PROBLEM TO WORK ON: Among the lines below, take the one holding "Income | 689,300.00 |", the one holding "Fees | 3,000.00 |", and all lines between them. Set them down exactly.

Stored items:
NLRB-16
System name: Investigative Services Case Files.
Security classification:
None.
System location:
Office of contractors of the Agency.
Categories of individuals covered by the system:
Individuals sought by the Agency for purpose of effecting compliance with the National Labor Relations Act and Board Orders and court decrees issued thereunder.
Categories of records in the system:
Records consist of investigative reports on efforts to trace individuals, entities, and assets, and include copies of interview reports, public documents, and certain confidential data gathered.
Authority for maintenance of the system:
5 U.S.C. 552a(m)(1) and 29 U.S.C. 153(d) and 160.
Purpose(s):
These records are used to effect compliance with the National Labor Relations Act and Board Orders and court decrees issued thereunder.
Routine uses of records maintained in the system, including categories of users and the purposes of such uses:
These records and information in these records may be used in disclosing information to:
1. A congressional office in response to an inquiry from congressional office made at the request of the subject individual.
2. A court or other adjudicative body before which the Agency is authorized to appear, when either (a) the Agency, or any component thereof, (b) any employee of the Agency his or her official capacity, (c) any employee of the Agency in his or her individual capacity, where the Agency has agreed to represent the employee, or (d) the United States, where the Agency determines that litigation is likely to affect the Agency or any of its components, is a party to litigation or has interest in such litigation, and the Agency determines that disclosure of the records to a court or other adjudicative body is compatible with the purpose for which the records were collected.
...
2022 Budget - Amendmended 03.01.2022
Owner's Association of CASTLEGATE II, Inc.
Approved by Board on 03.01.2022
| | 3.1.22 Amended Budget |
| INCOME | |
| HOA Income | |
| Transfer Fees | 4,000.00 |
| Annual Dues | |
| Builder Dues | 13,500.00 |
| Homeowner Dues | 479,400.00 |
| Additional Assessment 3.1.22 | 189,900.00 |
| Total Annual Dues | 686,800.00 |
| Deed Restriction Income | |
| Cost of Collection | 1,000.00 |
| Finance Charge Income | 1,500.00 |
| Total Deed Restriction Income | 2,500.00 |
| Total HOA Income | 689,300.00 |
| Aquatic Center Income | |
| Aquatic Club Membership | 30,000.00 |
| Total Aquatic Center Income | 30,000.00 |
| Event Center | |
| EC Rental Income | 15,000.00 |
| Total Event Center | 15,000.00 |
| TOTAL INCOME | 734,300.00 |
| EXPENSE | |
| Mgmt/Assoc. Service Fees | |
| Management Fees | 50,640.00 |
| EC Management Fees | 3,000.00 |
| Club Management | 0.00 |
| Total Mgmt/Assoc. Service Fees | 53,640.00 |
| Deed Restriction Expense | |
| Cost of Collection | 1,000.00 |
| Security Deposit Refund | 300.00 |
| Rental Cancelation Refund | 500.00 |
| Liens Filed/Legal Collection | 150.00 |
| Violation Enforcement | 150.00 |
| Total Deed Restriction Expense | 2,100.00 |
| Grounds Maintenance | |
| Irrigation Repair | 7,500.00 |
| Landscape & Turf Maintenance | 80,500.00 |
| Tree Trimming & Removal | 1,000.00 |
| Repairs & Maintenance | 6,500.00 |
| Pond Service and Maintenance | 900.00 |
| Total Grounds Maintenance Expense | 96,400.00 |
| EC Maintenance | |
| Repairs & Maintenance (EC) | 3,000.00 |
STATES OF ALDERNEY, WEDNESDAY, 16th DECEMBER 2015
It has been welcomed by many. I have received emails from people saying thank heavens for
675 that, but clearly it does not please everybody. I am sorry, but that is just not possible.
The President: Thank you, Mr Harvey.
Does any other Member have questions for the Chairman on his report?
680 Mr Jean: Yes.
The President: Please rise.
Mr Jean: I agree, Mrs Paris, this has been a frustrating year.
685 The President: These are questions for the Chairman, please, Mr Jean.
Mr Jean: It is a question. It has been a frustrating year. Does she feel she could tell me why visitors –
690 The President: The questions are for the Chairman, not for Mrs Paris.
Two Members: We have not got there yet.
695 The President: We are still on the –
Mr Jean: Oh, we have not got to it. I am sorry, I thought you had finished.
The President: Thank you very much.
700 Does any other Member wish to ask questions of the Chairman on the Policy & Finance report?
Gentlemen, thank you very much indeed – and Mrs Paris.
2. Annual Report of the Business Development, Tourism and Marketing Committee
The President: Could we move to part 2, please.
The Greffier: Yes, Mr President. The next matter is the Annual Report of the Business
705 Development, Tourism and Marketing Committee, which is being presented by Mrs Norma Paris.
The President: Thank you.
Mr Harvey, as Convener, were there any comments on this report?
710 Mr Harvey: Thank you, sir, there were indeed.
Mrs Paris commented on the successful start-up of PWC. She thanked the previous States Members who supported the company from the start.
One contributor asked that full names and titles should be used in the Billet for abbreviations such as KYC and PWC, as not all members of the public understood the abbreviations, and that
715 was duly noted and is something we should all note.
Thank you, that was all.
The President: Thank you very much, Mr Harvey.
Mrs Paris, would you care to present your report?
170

RESPONSE FOR THIS EXERCISE:
| Total HOA Income | 689,300.00 |
| Aquatic Center Income | |
| Aquatic Club Membership | 30,000.00 |
| Total Aquatic Center Income | 30,000.00 |
| Event Center | |
| EC Rental Income | 15,000.00 |
| Total Event Center | 15,000.00 |
| TOTAL INCOME | 734,300.00 |
| EXPENSE | |
| Mgmt/Assoc. Service Fees | |
| Management Fees | 50,640.00 |
| EC Management Fees | 3,000.00 |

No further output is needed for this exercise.